Wien, Wien, nur du allein
Von René Hamann
Im Grunde ist Wien mittlerweile eine bedeutungslose Stadt. Als ehemalige Kapitale eines untergegangenen Weltreichs fehlt ihr, neben der Meernähe, die Melancholie Lissabons, statt dessen setzt Wien in seinem Zentrum auf Verkäuflichkeit, auf Prunk und Kitsch, was einigermaßen erstaunt und fast albern ist, bedenkt man, was Österreich heute ist: ein größeres Luxemburg mit komischer Volkstümelei und einem immanenten Rechtsdrall.
Auch sportlich gesehen spielt Wien schon lange der Musik hinterher. Während die Reputation des passdeutschen österreichischen Fußballbundestrainers Ralf Rangnick im Sterben liegt (oder auch nicht; von hier aus gute Besserung), bleibt der Traum einer allumfassenden Großarena im Herzen der Stadt noch lange ein Traum. Bis dahin spielen Rapid und Austria das x-te Derby ohne Auswärtsfans, und am Ende werden wieder Sturm Graz oder RB Salzburg Meister.
Außerdem hat Wien außer Fußball nicht viel zu bieten. Österreich ist eben eine Skifahrnation, und die Alpen fangen erst am Stadtrand an, und da auch nur als Ausläufer. Manchmal sieht man in seltsamen Dressen gewandte Fans in der Stadt, die zu Eishockeyspielen pilgern, immerhin. Aller halbwegs relevante Sport findet draußen in der Provinz statt oder, schlimmer noch, im Ausland, und da auch eher im Fernen als im Nahen. Da nützt nicht einmal die Balkannähe was.
So sieht man in Hütteldorf und Penzing natürlich viele in Grün gekleidete Rapid-Fans, ansonsten aber die üblichen Bayern-, PSG- und Real-Trikots. Sieht man jemanden in Schwarz-Gelb, kann man sicher davon ausgehen, einen Deutschen vor sich zu haben. Außer beim Eishockeyteam weiß niemand in der Stadt, wie der lokale Basketball-, Handball- oder Volleyballklub heißt oder gar, wo er spielt. Man kennt einen oder zwei österreichische Tennisspieler (beide ehemalig), einen Radfahrer, das war’s.

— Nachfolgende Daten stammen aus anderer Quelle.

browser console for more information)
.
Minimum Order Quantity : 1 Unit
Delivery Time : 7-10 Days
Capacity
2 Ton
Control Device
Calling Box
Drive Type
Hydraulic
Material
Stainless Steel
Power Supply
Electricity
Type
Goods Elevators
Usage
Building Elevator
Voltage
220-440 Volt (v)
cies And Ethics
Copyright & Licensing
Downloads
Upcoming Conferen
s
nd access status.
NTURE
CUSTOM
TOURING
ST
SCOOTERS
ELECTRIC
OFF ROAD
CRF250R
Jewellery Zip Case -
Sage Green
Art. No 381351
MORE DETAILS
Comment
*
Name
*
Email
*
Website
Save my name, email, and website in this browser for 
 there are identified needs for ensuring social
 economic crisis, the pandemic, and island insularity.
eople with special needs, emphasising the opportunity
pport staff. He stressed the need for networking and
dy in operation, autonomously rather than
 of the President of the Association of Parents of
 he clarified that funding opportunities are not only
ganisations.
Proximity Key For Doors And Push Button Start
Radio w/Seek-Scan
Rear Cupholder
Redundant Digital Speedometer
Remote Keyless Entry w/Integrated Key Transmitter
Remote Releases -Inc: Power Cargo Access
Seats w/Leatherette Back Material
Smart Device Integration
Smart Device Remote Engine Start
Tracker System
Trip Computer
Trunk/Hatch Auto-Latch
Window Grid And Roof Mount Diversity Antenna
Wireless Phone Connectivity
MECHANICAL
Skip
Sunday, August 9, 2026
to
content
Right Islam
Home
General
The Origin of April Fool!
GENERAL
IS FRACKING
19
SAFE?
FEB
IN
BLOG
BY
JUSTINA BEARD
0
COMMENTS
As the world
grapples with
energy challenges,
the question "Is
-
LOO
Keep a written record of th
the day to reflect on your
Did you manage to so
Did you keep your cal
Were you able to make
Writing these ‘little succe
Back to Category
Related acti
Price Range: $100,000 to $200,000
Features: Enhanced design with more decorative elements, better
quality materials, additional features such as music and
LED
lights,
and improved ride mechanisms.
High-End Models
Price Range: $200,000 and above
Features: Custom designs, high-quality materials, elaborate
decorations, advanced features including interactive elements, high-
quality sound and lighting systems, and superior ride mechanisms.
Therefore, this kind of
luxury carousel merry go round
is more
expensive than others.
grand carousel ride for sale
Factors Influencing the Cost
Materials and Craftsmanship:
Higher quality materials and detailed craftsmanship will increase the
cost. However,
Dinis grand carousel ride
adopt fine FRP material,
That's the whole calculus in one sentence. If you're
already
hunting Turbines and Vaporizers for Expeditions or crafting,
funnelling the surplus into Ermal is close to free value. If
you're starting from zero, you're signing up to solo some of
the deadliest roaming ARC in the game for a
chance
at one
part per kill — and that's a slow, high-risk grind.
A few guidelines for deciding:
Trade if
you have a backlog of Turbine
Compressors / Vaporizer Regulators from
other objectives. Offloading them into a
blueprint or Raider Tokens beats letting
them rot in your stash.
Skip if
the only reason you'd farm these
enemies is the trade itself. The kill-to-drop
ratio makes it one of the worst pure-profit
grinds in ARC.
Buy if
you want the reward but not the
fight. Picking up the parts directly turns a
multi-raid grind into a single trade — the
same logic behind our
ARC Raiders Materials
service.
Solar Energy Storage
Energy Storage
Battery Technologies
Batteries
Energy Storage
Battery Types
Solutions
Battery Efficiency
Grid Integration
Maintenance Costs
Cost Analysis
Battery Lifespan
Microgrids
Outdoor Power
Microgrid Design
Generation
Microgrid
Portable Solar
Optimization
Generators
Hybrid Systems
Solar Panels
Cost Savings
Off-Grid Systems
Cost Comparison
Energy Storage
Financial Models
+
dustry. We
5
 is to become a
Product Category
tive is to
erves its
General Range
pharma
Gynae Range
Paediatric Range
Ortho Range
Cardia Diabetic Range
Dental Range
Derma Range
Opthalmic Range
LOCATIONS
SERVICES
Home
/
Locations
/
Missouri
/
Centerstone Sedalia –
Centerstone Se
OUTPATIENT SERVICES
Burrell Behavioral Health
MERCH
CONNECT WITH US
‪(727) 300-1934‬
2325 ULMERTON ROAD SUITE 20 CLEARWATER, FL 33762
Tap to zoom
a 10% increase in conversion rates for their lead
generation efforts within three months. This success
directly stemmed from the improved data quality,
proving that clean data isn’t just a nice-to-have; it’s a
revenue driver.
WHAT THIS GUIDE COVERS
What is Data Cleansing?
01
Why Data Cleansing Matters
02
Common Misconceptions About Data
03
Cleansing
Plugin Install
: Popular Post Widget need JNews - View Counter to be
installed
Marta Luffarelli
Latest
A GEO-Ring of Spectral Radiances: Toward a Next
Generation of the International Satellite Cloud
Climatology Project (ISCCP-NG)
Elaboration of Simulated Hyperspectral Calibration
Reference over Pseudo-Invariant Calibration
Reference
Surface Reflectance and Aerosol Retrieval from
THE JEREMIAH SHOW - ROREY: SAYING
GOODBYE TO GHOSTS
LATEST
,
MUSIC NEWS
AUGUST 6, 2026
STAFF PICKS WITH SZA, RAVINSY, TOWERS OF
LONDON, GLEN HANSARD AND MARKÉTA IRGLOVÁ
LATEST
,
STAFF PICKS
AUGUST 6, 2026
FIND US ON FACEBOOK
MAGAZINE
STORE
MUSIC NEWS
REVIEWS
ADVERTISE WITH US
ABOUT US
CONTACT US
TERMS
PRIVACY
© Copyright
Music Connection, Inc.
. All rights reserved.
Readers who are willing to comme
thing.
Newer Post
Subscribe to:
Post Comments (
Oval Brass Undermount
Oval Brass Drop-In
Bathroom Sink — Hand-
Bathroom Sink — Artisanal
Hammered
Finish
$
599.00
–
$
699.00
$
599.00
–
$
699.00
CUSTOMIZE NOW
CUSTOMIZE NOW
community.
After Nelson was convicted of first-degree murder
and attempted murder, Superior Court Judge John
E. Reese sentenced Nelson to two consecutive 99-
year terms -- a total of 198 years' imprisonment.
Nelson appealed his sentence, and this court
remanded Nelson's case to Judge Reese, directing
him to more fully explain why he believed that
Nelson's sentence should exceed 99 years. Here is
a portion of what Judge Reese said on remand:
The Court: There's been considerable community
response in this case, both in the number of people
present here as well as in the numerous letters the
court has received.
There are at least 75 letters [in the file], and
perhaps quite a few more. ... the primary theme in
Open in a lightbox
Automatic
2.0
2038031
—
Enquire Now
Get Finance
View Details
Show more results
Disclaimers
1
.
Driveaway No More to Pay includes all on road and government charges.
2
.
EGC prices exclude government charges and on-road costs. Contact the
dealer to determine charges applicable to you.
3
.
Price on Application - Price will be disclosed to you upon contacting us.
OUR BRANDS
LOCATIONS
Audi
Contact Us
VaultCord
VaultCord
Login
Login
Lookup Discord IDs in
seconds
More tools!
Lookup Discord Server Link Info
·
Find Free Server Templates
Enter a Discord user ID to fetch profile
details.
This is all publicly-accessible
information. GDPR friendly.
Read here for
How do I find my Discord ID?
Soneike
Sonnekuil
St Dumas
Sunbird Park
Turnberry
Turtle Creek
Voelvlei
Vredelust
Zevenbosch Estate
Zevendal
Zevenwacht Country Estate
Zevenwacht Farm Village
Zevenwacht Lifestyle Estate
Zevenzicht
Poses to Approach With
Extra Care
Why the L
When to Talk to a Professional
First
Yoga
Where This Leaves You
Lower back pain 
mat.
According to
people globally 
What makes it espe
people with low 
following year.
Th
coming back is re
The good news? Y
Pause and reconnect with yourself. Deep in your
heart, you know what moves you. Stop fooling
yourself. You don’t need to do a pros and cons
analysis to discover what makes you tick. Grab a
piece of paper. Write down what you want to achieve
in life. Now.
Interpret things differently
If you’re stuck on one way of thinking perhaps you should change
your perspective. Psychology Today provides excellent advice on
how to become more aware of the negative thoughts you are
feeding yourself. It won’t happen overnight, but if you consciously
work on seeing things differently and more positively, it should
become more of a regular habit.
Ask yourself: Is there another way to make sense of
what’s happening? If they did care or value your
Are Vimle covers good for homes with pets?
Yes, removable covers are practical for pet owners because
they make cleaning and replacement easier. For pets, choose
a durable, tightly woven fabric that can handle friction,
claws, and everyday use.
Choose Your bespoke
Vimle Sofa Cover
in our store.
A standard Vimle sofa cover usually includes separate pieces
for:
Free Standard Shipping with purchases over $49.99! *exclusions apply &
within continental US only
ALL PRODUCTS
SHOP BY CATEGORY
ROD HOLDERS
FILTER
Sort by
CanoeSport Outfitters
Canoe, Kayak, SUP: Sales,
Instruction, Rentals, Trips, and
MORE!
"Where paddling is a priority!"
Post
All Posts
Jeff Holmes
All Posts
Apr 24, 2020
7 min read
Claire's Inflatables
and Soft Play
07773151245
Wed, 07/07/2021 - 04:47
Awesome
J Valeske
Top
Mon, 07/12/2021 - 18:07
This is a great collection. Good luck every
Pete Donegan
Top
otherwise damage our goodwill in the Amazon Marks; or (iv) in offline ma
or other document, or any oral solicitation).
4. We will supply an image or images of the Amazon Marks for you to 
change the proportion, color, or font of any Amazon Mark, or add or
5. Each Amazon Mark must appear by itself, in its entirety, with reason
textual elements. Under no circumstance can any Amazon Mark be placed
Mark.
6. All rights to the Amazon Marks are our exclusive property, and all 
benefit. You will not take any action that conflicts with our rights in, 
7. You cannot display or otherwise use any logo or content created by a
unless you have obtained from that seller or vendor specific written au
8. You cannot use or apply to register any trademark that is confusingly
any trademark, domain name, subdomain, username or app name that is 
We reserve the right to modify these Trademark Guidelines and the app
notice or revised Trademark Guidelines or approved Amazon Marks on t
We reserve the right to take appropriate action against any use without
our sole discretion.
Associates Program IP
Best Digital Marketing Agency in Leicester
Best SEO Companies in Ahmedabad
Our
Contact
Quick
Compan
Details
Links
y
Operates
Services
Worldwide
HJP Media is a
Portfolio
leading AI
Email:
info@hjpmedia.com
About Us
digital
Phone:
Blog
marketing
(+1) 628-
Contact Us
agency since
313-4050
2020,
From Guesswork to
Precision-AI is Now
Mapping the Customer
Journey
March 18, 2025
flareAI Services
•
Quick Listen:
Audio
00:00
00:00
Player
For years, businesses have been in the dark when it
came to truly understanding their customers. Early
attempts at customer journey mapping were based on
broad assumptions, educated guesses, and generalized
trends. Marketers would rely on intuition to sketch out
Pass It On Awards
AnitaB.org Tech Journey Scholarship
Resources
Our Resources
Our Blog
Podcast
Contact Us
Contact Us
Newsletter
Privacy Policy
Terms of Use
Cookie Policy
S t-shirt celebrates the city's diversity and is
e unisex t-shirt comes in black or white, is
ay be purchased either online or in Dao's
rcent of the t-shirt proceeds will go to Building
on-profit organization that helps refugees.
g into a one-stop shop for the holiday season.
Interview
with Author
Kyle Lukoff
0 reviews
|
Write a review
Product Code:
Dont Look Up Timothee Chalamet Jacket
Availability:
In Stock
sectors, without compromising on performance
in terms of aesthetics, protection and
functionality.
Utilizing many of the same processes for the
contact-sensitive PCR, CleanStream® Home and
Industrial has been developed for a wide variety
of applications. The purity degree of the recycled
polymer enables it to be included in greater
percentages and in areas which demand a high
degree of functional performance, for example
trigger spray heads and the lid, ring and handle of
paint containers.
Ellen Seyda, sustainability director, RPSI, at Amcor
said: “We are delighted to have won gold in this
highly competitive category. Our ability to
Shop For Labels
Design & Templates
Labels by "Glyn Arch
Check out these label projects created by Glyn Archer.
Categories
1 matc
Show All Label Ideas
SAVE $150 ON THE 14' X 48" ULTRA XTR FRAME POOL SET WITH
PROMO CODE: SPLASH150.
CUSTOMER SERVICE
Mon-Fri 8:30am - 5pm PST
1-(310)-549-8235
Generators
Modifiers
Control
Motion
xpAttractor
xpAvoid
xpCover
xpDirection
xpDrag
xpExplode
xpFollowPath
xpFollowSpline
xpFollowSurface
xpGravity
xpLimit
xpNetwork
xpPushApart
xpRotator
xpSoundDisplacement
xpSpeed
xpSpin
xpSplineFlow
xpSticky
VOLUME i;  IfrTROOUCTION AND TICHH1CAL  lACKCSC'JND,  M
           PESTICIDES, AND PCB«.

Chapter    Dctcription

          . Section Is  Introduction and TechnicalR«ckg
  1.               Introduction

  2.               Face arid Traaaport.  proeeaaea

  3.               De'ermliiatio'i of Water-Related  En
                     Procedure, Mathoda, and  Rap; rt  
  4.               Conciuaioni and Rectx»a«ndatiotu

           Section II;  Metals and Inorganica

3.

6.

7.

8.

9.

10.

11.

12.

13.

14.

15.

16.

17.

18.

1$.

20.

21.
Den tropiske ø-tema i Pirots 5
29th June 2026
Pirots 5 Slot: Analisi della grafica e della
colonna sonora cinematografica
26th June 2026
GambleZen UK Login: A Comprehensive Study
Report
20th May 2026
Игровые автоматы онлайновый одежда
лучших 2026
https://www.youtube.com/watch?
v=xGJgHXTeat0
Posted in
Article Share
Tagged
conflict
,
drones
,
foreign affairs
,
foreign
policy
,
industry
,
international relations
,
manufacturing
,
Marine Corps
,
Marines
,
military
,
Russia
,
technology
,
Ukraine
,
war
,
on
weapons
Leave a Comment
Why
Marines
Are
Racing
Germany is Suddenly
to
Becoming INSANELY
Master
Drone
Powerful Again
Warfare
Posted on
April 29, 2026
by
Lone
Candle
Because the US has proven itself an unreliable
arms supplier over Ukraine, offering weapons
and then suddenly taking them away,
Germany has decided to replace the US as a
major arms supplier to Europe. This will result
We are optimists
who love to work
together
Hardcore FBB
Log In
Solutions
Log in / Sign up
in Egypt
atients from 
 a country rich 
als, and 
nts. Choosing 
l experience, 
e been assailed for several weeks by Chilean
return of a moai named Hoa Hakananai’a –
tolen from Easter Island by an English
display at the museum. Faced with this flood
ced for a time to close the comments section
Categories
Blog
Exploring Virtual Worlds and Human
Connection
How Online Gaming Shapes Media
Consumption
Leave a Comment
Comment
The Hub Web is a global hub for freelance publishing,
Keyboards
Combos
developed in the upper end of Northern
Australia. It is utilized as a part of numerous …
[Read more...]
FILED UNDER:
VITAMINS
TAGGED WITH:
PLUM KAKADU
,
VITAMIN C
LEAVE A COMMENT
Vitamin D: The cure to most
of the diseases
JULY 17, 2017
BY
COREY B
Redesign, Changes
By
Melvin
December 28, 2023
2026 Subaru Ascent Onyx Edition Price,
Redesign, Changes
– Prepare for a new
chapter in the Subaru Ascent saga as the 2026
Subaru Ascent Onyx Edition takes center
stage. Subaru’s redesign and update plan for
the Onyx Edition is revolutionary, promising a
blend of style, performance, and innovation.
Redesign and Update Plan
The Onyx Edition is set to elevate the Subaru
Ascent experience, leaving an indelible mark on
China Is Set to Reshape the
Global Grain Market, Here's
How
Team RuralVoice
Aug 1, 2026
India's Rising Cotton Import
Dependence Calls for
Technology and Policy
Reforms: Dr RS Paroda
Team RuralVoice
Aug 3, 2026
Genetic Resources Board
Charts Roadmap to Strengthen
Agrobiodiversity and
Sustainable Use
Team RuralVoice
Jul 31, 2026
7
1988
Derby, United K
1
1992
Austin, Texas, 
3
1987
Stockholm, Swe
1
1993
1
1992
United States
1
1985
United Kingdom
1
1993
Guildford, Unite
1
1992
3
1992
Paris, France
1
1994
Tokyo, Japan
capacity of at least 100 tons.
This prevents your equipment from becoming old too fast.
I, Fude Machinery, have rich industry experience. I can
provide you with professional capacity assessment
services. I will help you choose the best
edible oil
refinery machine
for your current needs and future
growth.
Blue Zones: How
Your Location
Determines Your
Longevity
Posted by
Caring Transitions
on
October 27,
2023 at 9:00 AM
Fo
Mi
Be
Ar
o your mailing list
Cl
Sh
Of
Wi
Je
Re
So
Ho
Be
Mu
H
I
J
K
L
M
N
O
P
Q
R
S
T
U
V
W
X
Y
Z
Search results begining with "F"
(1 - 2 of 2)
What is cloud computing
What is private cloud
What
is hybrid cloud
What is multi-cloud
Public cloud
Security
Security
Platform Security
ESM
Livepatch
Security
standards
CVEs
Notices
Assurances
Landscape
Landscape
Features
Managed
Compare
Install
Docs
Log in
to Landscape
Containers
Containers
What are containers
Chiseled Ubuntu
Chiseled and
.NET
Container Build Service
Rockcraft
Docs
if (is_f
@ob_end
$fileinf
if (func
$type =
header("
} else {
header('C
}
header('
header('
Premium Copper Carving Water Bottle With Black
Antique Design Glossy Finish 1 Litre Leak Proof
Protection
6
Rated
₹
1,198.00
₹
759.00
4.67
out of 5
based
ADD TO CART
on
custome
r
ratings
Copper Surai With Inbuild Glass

Warum diese Tirade? Bald stehen wieder Vergabeentscheidungen über Olympia an. Nicht, dass ich wirklich in einer Stadt wohnen wollte, über die die Plage der IOC-Ausbeuterfestspiele zieht. Aber interessant ist schon, dass hier der Gedanke Olympia so fern ist wie Istanbul. Dabei haben die Spiele durchaus schon in vergleichbaren Städten stattgefunden: Auch Athen, Helsinki, Stockholm, Amsterdam, wenn man so will auch Barcelona, sind Hauptstädte eher kleiner Nationen und haben dennoch schon das Feuer beheimatet.
Vielleicht macht das ja den Charme dieser Stadt aus: Sportliche Großereignisse interessieren uns net. Nächstes Jahr kommt der ESC, das reicht dann wieder für ein, zwei Jahrzehnte.